Virtual shows are also great for keeping me sane, like the Ty Pawb Open, giving artists a chance to connect with an audience whilst physical spaces are off limits, and giving us the chance to keep viewing.

I think the new normal has changed me a bit, its forced me into areas I wasn’t confident in – I am writing every day, trying out new techniques and focusing on translating my practice as best I can  – sometimes it can be good to be shaken up – I really miss making installations though and I don’t see that love affair being over so easily – I can’t wait to get back to it, it’s how I naturally articulate.

  • Where do you find the most pleasure in your practice?

My practice centres around the actuality of the surfaces of the world – from casino carpets to the curve of a back or a cliff edge – any thing is fair game.  What’s not to love.  I am OBSESSED by landscape, architecture, and the panoply of objects we spend our lives navigating, collecting, making and making sense of as bodies.  And the point of interest for me is the intrinsic materiality of stuff, of making ‘sense’ of things in terms of their tactility and their actuality.  We live in a world of hyper reality where everyone seems to keep talking about everything disappearing – but the way I see it we are constantly accosted by ever increasing multiplicities of STUFF. 

As a maker, and the daughter of a hoarder mine is however something of a love-hate relationship with materiality, I find myself obsessed with collecting and using materials but also terrified of the impact of amassing, of adding to the pile of undoable things. I am a self-confessed material junkie maker, living in the age of the Anthropocene.

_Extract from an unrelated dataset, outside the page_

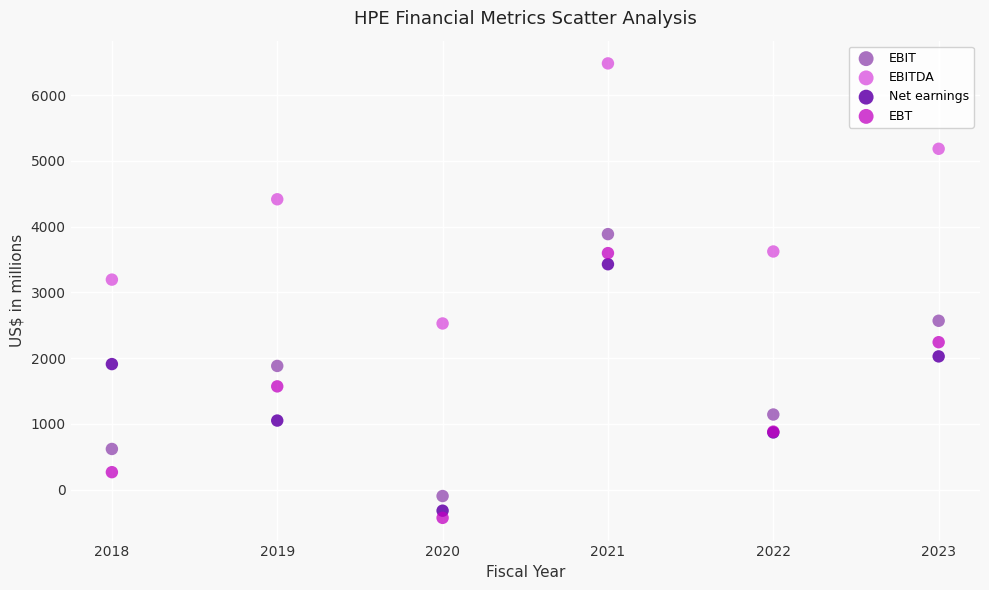

Across all series, what Y value is closest to 3025?

3193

Research is a realm of total pleasure –seeking out material deliciousness in the everyday.  I would normally make research trips like pilgrimages to places of particular material interest, each place provides a palette and resultant installation, I’ve previously devoured and spat out Torremolinos, Hong Kong, Borth in North Wales, the old Minera Mine site in Wrecsam, a casino in Reno to name a few. 

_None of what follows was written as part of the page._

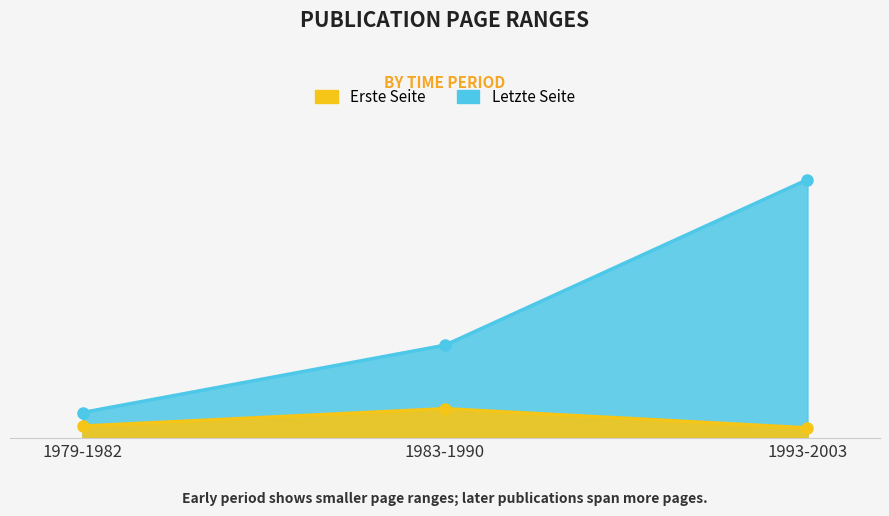

True or false: Letzte Seite and Erste Seite intersect in this chart.

False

I was supposed to go to Dubai and Abu Dhabi in March and was super excited about this majorly constructed reality I was about to grab up as a palette to work from and with.  But that was quickly off the cards of course, and any sort of immersion in ‘other’ places and spaces is not so easy even now, months later.

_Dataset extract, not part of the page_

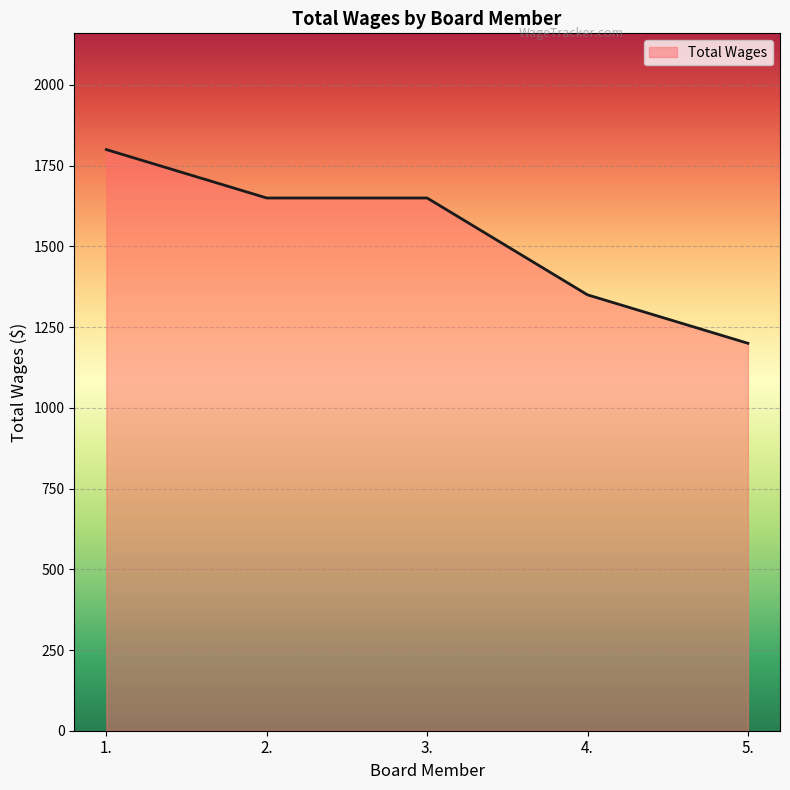

How many distinct data groups are displayed?

1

So instead I’m turning to old photographs from my late Mam’s cardboard box archives, and leafing through the plethora of interiors books, DIY magazines and the Reader’s Digest guides to natural wonders I have been collecting up for the last ten years from car boot sales and second hand shops.  To be honest, the ‘new normal’ is making so many things alien that that in itself is interesting too – the idea that we used to all get into cloth cubicles and sweat all over jumpers in the local Zara is off the wall, but I’m still ruminating on all that.

  • What impression do you want your work to make on audiences?

The power of visual connections is mad. I like the idea that the works give space for reminiscing, allowing audiences to make their own connections whilst rooting them in a new material reality.

Textures, colours, recognisable forms all colliding to make these uncanny remakes that are essential spaces for us to reflect on their materiality, to draw our own conclusions and to reflect on the excess of materials we take for granted and rationalise in our built environments and have stopped seeing.